Document passage =>
○ ○ ○ ○ ○

Original topic: 为什么TiCDC选择同样的startTs,推送的增量扫数据是不一致的

| username: 迷人的Ti

[TiDB Usage Environment] Poc
[TiDB Version] 5.4.3
[Reproduction Path] After I sent CDC requests with the same startTs to PD using the tikv client java, the incremental scan data pushed each time was inconsistent.
[Encountered Problem: Phenomenon and Impact]
After I sent CDC requests with the same startTs to PD using the tikv client java, the incremental scan data pushed each time was inconsistent, and the CDC is within the memory range.
[Resource Configuration] Go to TiDB Dashboard - Cluster Info - Hosts and take a screenshot of this page
[Attachment: Screenshot/Logs/Monitoring]

| username: Fly-bird | Original post link

Have you tried manually pushing CDC to see if the data increments are consistent?

| username: Jellybean | Original post link

Different operations before and after, data must ensure that GC is not triggered during synchronization, otherwise data will be cleaned up.

When troubleshooting, it is recommended to prioritize checking the GC situation. You can adjust the GC time of the cluster to ensure that the data retention period is long enough, and then verify.

○ ○ ○ ○ ○

Brief 1 => According to the TiCDC forum thread, which TiDB version was in use?
Brief 2 => Extend the TiCDC forum thread onward from its final reply.
The rows that follow come from a separate source.

○ ○ ○ ○ ○

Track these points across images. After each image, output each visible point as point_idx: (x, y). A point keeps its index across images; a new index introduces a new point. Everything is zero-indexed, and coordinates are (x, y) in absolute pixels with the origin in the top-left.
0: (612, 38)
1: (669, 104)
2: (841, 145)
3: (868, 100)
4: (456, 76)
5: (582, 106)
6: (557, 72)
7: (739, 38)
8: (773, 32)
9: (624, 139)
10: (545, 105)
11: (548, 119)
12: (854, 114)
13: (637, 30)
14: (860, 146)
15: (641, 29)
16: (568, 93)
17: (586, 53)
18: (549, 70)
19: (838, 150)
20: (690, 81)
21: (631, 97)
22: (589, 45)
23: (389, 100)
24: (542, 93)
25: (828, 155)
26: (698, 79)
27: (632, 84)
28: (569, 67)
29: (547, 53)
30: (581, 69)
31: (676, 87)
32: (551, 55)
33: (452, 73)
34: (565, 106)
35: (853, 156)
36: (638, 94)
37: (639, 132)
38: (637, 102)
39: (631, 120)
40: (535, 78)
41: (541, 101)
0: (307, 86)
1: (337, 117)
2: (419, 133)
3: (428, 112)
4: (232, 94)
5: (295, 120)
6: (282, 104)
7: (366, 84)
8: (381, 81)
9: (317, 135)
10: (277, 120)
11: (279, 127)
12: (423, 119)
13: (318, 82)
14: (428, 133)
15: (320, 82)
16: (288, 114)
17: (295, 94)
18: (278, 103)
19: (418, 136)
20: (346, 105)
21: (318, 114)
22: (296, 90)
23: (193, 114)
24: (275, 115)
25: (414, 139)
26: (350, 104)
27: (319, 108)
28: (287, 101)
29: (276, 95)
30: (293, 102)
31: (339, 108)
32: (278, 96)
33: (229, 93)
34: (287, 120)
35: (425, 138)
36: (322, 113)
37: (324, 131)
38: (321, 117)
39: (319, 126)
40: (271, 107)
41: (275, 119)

○ ○ ○ ○ ○

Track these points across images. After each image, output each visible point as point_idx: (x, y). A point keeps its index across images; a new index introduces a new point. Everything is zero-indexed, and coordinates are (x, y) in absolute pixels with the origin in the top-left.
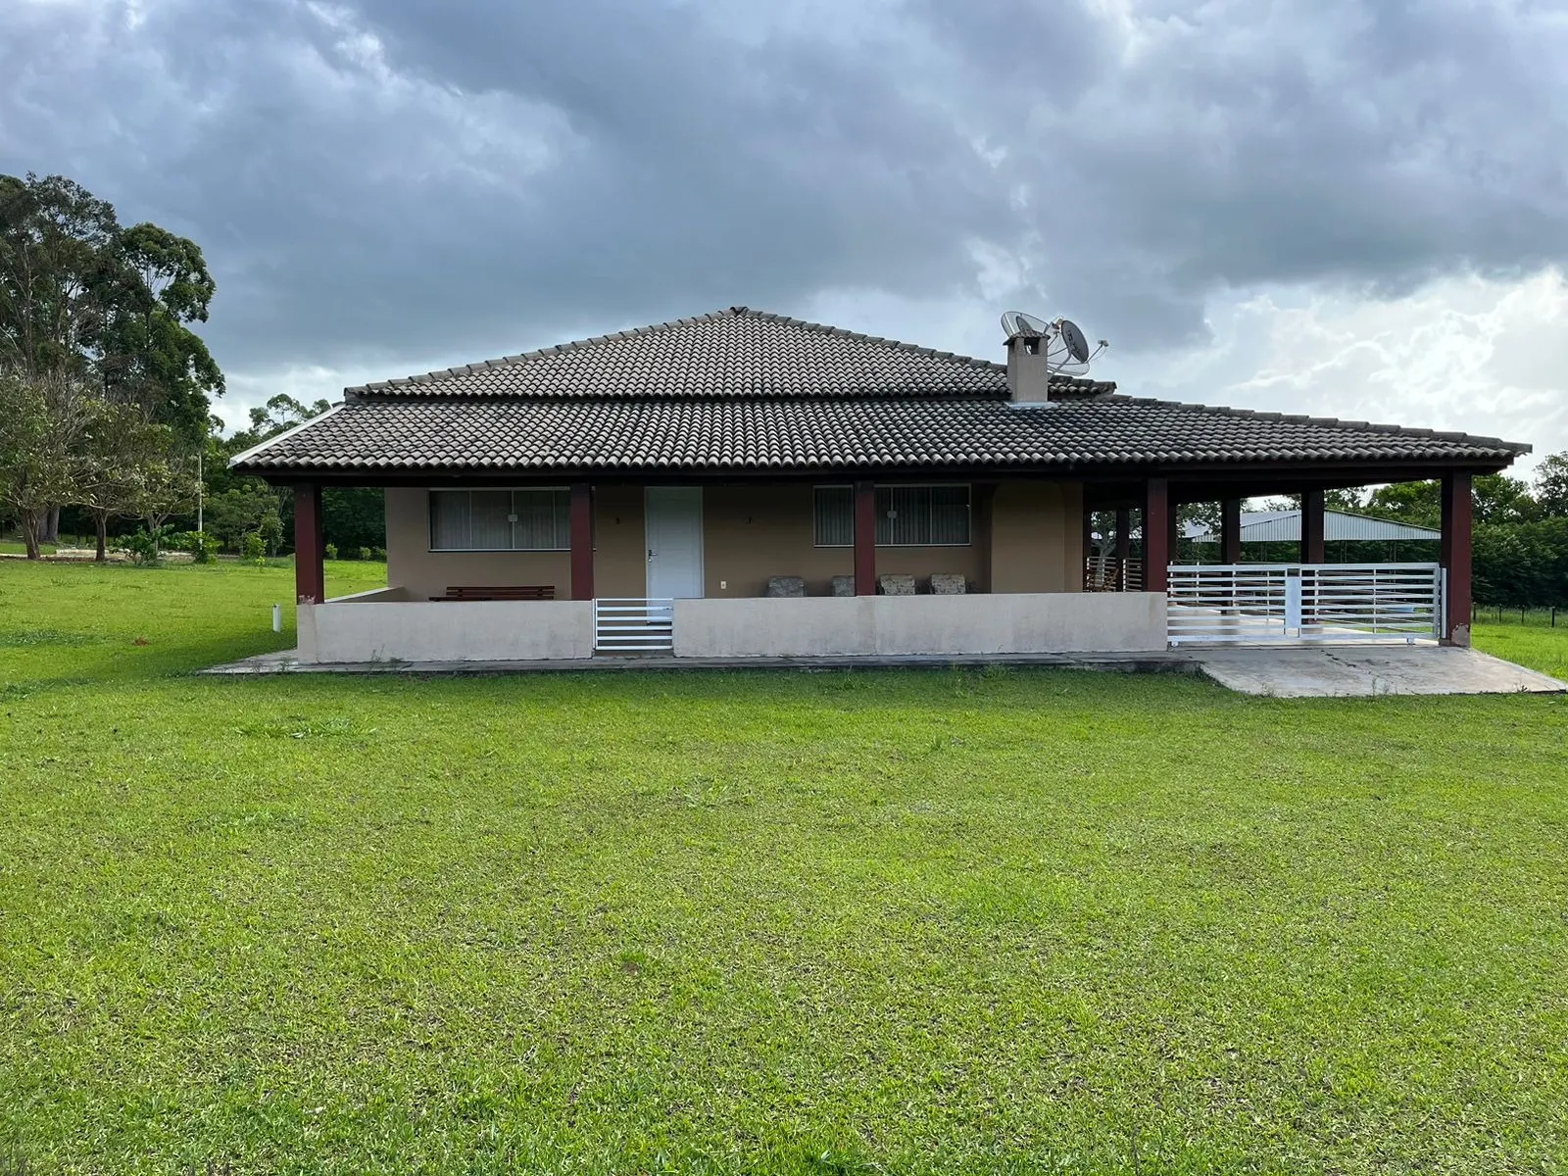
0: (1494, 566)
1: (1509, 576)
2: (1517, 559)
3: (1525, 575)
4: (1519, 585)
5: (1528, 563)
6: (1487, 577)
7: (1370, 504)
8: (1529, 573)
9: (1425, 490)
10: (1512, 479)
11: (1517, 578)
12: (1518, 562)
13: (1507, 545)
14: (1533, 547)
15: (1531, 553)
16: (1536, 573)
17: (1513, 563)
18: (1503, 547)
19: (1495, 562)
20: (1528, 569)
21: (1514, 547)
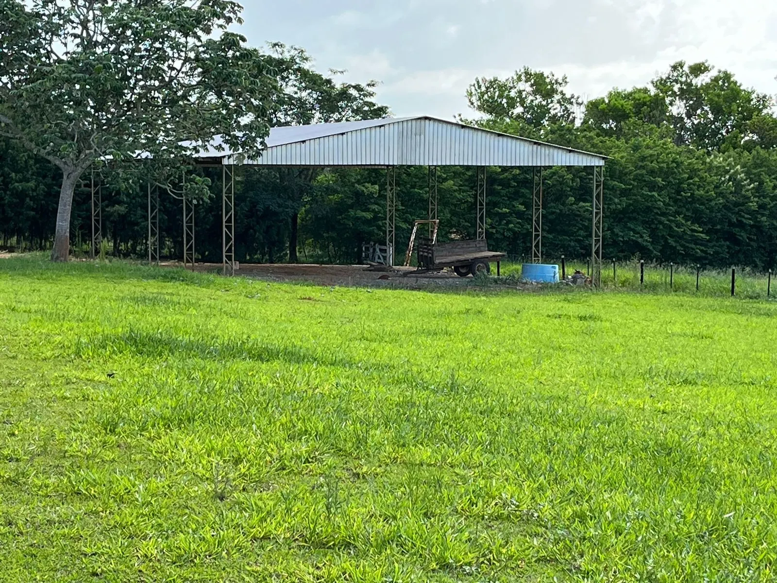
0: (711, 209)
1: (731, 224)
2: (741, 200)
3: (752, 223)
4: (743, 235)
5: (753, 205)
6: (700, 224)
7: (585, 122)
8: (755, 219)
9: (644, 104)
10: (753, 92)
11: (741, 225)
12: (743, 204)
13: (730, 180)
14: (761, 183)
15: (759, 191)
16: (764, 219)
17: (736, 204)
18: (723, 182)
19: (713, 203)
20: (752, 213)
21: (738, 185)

○ ○ ○ ○ ○

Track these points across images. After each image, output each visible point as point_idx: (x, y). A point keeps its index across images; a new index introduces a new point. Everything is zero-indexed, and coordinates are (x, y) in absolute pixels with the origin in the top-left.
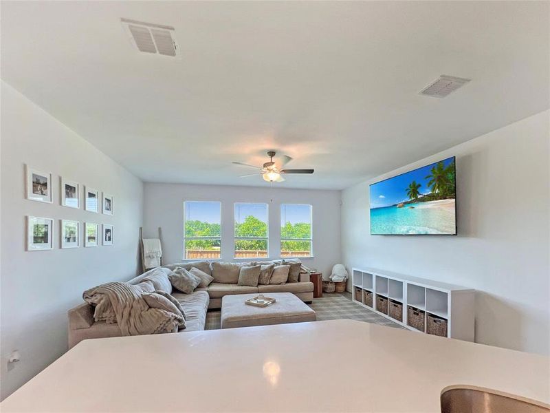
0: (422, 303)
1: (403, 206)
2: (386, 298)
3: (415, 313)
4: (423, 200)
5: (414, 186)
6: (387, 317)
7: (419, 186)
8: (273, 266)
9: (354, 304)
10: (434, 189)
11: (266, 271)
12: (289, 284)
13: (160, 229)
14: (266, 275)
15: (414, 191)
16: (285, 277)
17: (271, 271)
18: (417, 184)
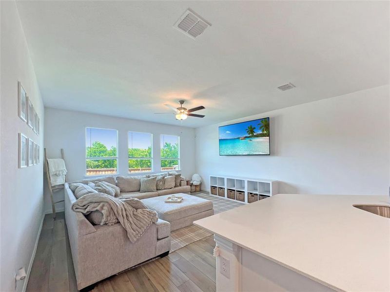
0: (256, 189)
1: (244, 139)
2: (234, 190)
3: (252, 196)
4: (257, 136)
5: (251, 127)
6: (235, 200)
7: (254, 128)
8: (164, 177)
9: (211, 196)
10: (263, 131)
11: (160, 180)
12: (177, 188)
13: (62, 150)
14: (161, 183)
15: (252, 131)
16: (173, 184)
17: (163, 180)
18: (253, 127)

○ ○ ○ ○ ○

Written response 1 => 5.4.3

Written response 2 =>
| username: cassblanca | Original post link

Pay attention to GC Life Time

| username: 迷人的Ti | Original post link

After accumulating 1 million change events, I stopped all changes and then set the same startTs to fetch CDC events. I found that most of the pushed data was consistent, but a small portion was inconsistent. Consuming this data then led to data inconsistency.

| username: 迷人的Ti | Original post link

Does tikv-client-java support adjusting the GC time? Or does the GC time need to be adjusted during deployment?

| username: 迷人的Ti | Original post link

As far as I know, the default size of CDC events stored in memory by TiKV is 512MB. The backlog of my data does not exceed 512MB, but it is still inconsistent. Is this because a GC occurred in the middle? If a GC occurs, wouldn’t the data scanned incrementally be highly inconsistent?

| username: 迷人的Ti | Original post link

Thank you very much for the guidance, expert.

| username: Jellybean | Original post link

The situation you encountered may not necessarily be caused by GC. I just provided a troubleshooting idea, and you can first confirm if it is the problem.

GC is generally controlled by time, not by data size.

Based on experience, many issues with TiCDC are related to the GC safepoint. You can check the official website for more details.

| username: 迷人的Ti | Original post link

Okay, thanks again for the guidance. I’ll try adjusting the GC time first and then run a few more tests to see.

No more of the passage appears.